Prolonged musculoskeletal disuse and radiation together cause cumulative, adverse changes in the structure and function of bone and its vasculature resulting from oxidative stress, and prevent recovery from unloading by damaging the stem and progenitor cells needed for subsequent recovery.
The rationale for this research is that a better understanding of the mechanisms and long-term risks posed by exposure to weightlessness and space radiation will improve the development and application of countermeasures for future exploration-class missions.

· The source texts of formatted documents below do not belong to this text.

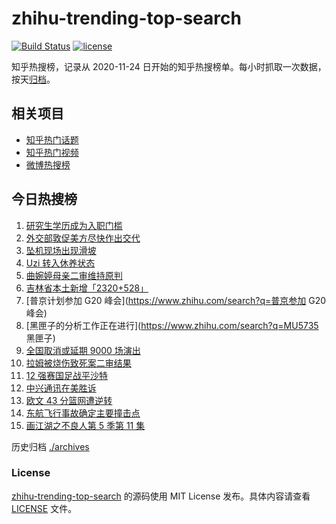 # zhihu-trending-top-search

[![Build Status](https://github.com/justjavac/zhihu-trending-top-search/workflows/ci/badge.svg?branch=main)](https://github.com/justjavac/zhihu-trending-top-search/actions)
[![license](https://img.shields.io/github/license/justjavac/zhihu-trending-top-search)](https://github.com/justjavac/zhihu-trending-top-search/blob/main/LICENSE)

知乎热搜榜，记录从 2020-11-24 日开始的知乎热搜榜单。每小时抓取一次数据，按天[归档](./archives)。

## 相关项目

- [知乎热门话题](https://github.com/justjavac/zhihu-trending-hot-questions)
- [知乎热门视频](https://github.com/justjavac/zhihu-trending-hot-video)
- [微博热搜榜](https://github.com/justjavac/weibo-trending-hot-search)

## 今日热搜榜

<!-- BEGIN -->
<!-- 最后更新时间 Fri Mar 25 2022 04:11:20 GMT+0800 (China Standard Time) -->

1. [研究生学历成为入职门槛](https://www.zhihu.com/search?q=研究生学历)
1. [外交部敦促美方尽快作出交代](https://www.zhihu.com/search?q=美方涉乌生物实验室)
1. [坠机现场出现滑坡](https://www.zhihu.com/search?q=坠机现场山体滑坡)
1. [Uzi 转入休养状态](https://www.zhihu.com/search?q=uzi)
1. [曲婉婷母亲二审维持原判](https://www.zhihu.com/search?q=曲婉婷)
1. [吉林省本土新增「2320+528」](https://www.zhihu.com/search?q=吉林疫情)
1. [普京计划参加 G20 峰会](https://www.zhihu.com/search?q=普京参加 G20 峰会)
1. [黑匣子的分析工作正在进行](https://www.zhihu.com/search?q=MU5735 黑匣子)
1. [全国取消或延期 9000 场演出](https://www.zhihu.com/search?q=取消演出)
1. [拉姆被烧伤致死案二审结果](https://www.zhihu.com/search?q=拉姆被烧伤致死案)
1. [12 强赛国足战平沙特](https://www.zhihu.com/search?q=国足)
1. [中兴通讯在美胜诉](https://www.zhihu.com/search?q=中兴通讯)
1. [欧文 43 分篮网遭逆转](https://www.zhihu.com/search?q=篮网)
1. [东航飞行事故确定主要撞击点](https://www.zhihu.com/search?q=确定坠机事故主要撞击点)
1. [画江湖之不良人第 5 季第 11 集](https://www.zhihu.com/search?q=画江湖之不良人)

<!-- END -->

历史归档 [./archives](./archives)

### License

[zhihu-trending-top-search](https://github.com/justjavac/zhihu-trending-top-search)
的源码使用 MIT License 发布。具体内容请查看 [LICENSE](./LICENSE) 文件。
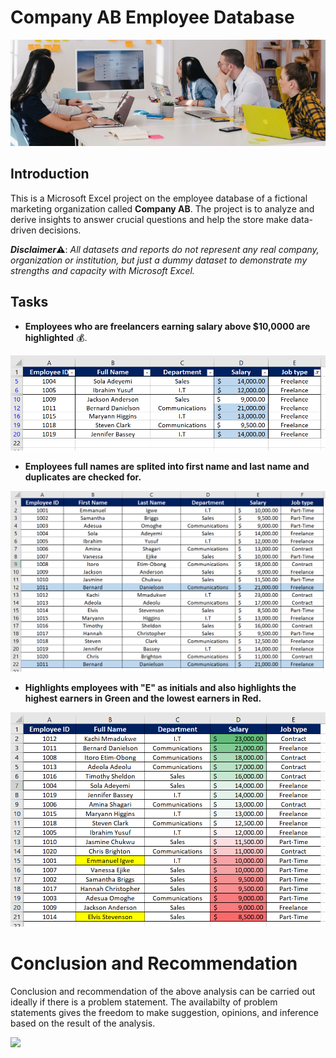 # Company AB Employee Database

![](CompanyAB.jpg)

## Introduction

This is a Microsoft Excel project on the employee database of a fictional marketing organization called **Company AB**. The project is to analyze and derive insights to answer crucial questions and help the store make data-driven decisions.

**_Disclaimer_**⚠️: _All datasets and reports do not represent any real company, organization or institution, but just a dummy dataset to demonstrate my strengths and capacity with Microsoft Excel._

## Tasks

- **Employees who are freelancers earning salary above $10,0000 are highlighted** 💰.

![](Data1.png)

- **Employees full names are splited into first name and last name and duplicates are checked for.**

![](Data2.png)

- **Highlights employees with "E" as initials and also highlights the highest earners in Green and the lowest earners in Red.**

![](Data3.png)

# Conclusion and Recommendation

Conclusion and recommendation of the above analysis can be carried out ideally if there is a problem statement. The availabilty of problem statements gives the freedom to make suggestion, opinions, and inference based on the result of the analysis.

![](thank_you.jpg)



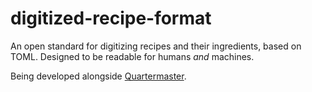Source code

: # digitized-recipe-format
An open standard for digitizing recipes and their ingredients, based on TOML. Designed to be readable for humans *and* machines.

Being developed alongside [Quartermaster](https://github.com/sudo-nano/quartermaster).
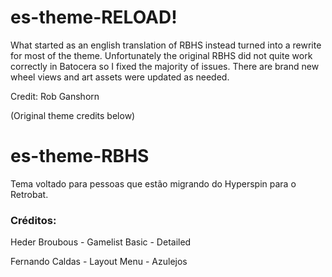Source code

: # es-theme-RELOAD!

 What started as an english translation of RBHS instead turned into a rewrite for most of the theme.  Unfortunately the original RBHS did not quite work correctly in Batocera so I fixed the majority of issues.  There are brand new wheel views and art assets were updated as needed.    

Credit: Rob Ganshorn

(Original theme credits below)

# es-theme-RBHS

Tema voltado para pessoas que estão migrando do Hyperspin para o Retrobat.

### Créditos:

Heder Broubous - Gamelist Basic - Detailed

Fernando Caldas - Layout Menu - Azulejos


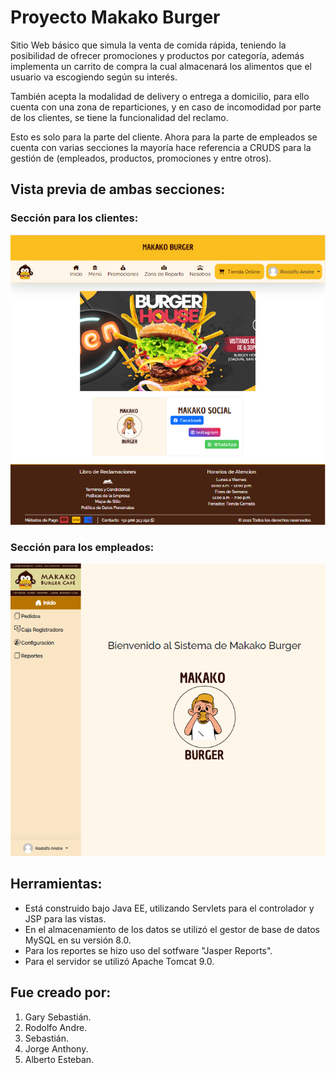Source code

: # Proyecto Makako Burger
Sitio Web básico que simula la venta de comida rápida, teniendo la posibilidad de ofrecer promociones y productos por categoría, además implementa un carrito de compra la cual almacenará los alimentos que el usuario va escogiendo según su interés.

También acepta la modalidad de delivery o entrega a domicilio, para ello cuenta con una zona de reparticiones, y en caso de incomodidad por parte de los clientes, se tiene la funcionalidad del reclamo.

Esto es solo para la parte del cliente. Ahora para la parte de empleados se cuenta con varias secciones la mayoría hace referencia a CRUDS para la gestión de (empleados, productos, promociones y entre otros). 

## Vista previa de ambas secciones:
### Sección para los clientes:
<div align="center">

![Vista para los clientes del sitio web Makako Burger!](/screenshots/client.PNG "Sección de Clientes")

</div>

### Sección para los empleados:
<div align="center">

![Vista para los empleados del sitio web Makako Burger!](/screenshots/employee.PNG "Sección de Empleados")

</div>

## Herramientas:
- Está construido bajo Java EE, utilizando Servlets para el controlador y JSP para las vistas. 
- En el almacenamiento de los datos se utilizó el gestor de base de datos MySQL en su versión 8.0. 
- Para los reportes se hizo uso del sotfware "Jasper Reports".
- Para el servidor se utilizó Apache Tomcat 9.0.

## Fue creado por:
1. Gary Sebastián.
2. Rodolfo Andre.
3. Sebastián.
4. Jorge Anthony.
5. Alberto Esteban.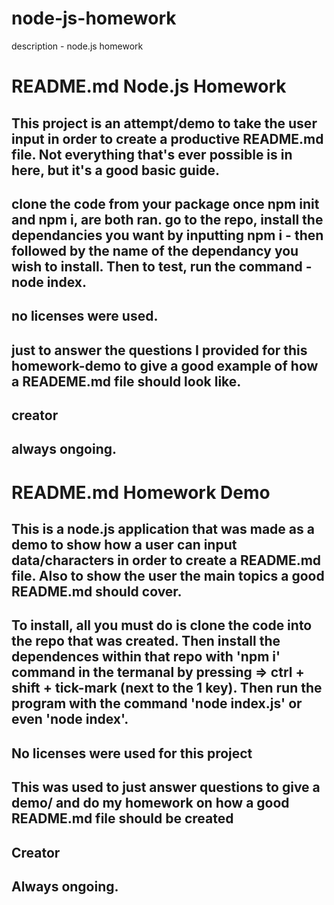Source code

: # node-js-homework
description - node.js homework
# README.md Node.js Homework
## This project is an attempt/demo to take the user input in order to create a productive README.md file. Not everything that's ever possible is in here, but it's a good basic guide.
## clone the code from your package once npm init and npm i, are both ran. go to the repo, install the dependancies you want by inputting npm i - then followed by the name of the dependancy you wish to install.  Then to test, run the command - node index.
## no licenses were used.
## just to answer the questions I provided for this homework-demo to give a good example of how a READEME.md file should look like.
## creator
## always ongoing.
# README.md Homework Demo
## This is a node.js application that was made as a demo to show how a user can input data/characters in order to create a README.md file.  Also to show the user the main topics a good README.md should cover.
## To install, all you must do is clone the code into the repo that was created. Then install the dependences within that repo with 'npm i' command in the termanal by pressing => ctrl + shift + tick-mark (next to the 1 key).  Then run the program with the command 'node index.js' or even 'node index'.
## No licenses were used for this project
## This was used to just answer questions to give a demo/ and do my homework on how a good README.md file should be created
## Creator
## Always ongoing.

Progress has been made on multiple fronts during the first year of the grant. The researchers have confirmed structural and cellular phenotypes with previous results. Work remains to study the cellular and molecular mechanisms in more detail and to investigate how antioxidants can effectively modulate skeletal radioresponses. The following provides a summary of key findings:
Bone Structure and Vascular Reactivity Acute Effects
• Radiation-induced bone loss results above a cumulative dose of 100 cGy from low- or high-LET ion constituents.
• Vasodilation responses to acetylcholine were diminished in gastrocnemius muscle feed arteries in hindlimb unloaded and irradiated mice relative to that in control animals. The combined effects of hindlimb unloading and irradiation did not further depress endothelium-dependent vasodilation.
Simulated Spaceflight Effects on Osteoblast Cell Cultures
• These results suggest that osteoprogenitor growth from marrow progenitors may be impaired above a threshold dose of heavy-ions between 20 and 50 cGy.
These experiments inform the radiation doses and duration of hindlimb unloading to be utilized in future work, as part of Milestone 1, 2 and 3 of the grant proposal, and to establish treatment schedules to modulate bone structure and vascular reactivity.
In the coming year, the researchers plan to test antioxidant countermeasures to radiation-induced bone loss and to protect osteoprogenitors. Pilot studies will be conducted at ARC and NSRL/BNL to establish the efficacy of different antioxidant compounds and additional experiments will be conducted to investigate if simulated space-irradiation affects vascular reactivity, responses to unloading, and oxidative mechanisms.